FORMER First Minister Jack McConnell has launched a scathing attack on trains running for the Edinburgh Festival, telling operator ScotRail to “get a grip” on its services.
In an outburst sure to chime with thousands of commuters, Lord McConnell berated the standard of facilities on a train travelling into Edinburgh.
The 53-year-old used Twitter to voice his displeasure at the lack of air conditioning on yesterday’s 9.36am train from Stirling to the Capital, tweeting: “Come on #scotrail trains to Edinburgh in August with no windows/aircon and 2 carriages. Get a grip!”
Lord McConnell – a supporter of the Edinburgh Fringe programme – later said he “might need an ambulance” as he was “almost passing out”.
His criticism prompted a rapid response from ScotRail.
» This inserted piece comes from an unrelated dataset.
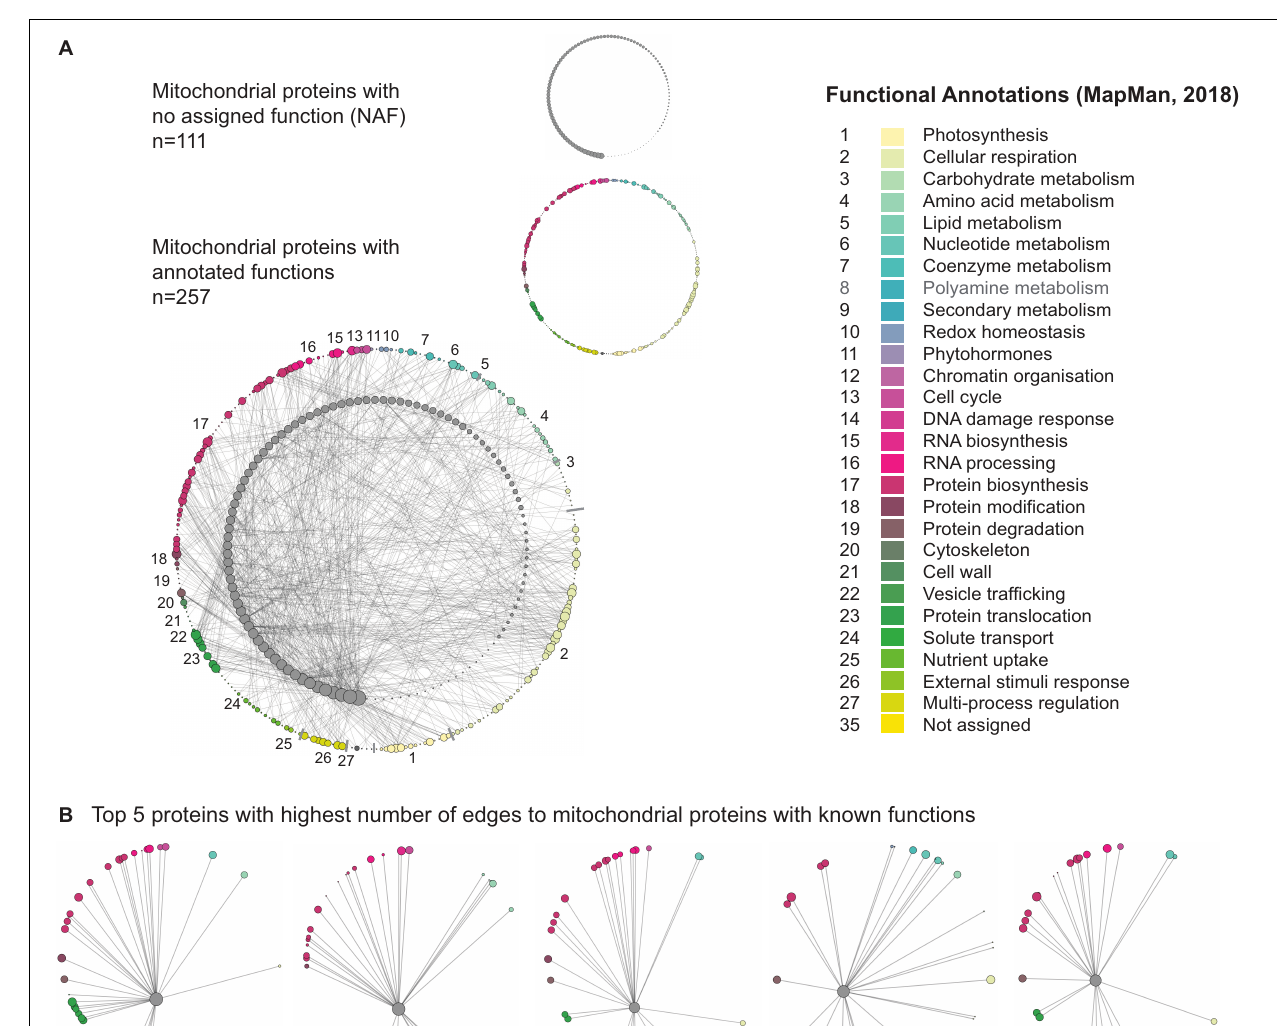
Frontiers in Plant Science |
The company tweeted an apology before leaping to its defence, explaining it was running its biggest-ever Festival timetable.
The operator said it was using every train at its disposal to provide at least 330,000 seats on an extra 5469 carriages over the course of the four-week extravaganza. The increased commitment includes later trains and new services.
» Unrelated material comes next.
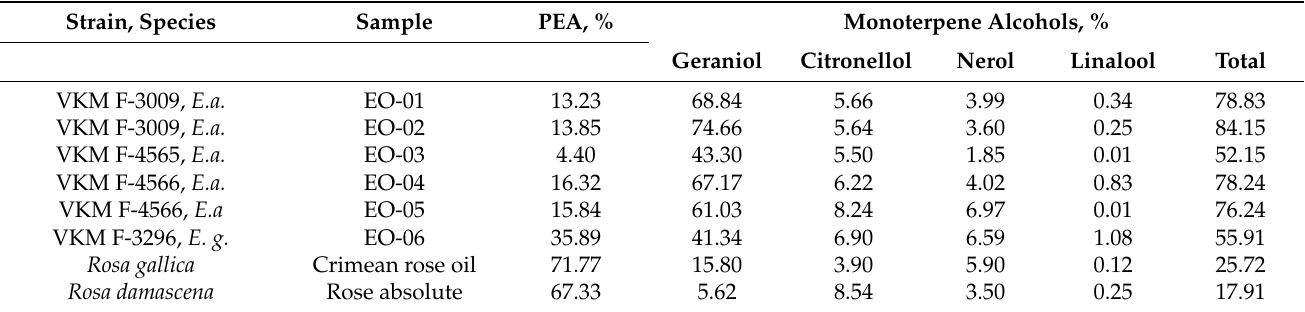
Table 1. Components of essential oils produced by E. ashbyi and E. gossypii (GS analysis).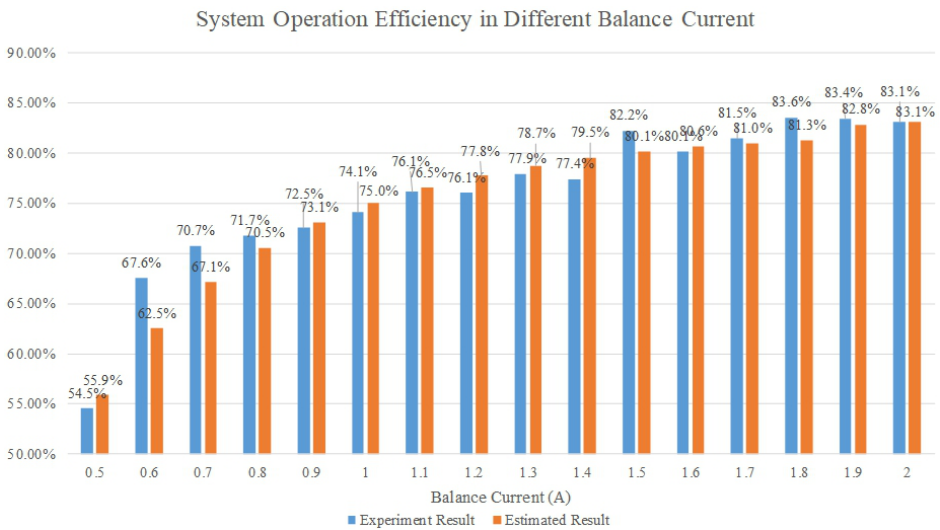
Figure 10. Comparison between the measured results of the balancing system and estimated results of the loss model.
However, rail consultant and author David Spaven said there were issues with the quality of some of the trains being used by ScotRail.
He said Lord McConnell had likely been travelling on a class 158 train, which he said had been “plagued by air conditioning problems since they had been introduced in the 1980s”.
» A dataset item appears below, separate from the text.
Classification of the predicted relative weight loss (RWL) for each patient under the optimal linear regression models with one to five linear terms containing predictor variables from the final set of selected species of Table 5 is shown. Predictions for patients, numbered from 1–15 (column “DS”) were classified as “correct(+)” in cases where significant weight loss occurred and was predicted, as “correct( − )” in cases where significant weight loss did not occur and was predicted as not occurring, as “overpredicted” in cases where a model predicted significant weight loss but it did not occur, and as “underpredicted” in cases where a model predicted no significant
“They’re basically not very good trains,” he said. “We are stuck with certain types of trains and we don’t necessarily know when they are going to be replaced. That’s one of the problems.”
ScotRail’s verbal battering comes in the wake of the announcement fares for peak-time travellers are to rise by 3.1 per cent in January. Watchdog body Passenger Focus has said the hike must couple with improvements in services.
ScotRail – whose franchise is up for renewal in 2015 – said: “We’re using all the trains we have at our disposal to provide our biggest-ever festivals timetable. This is a move which has been welcomed by festival organisers and customers.”
They added that some services would still be busy as they only had a “finite supply of trains”.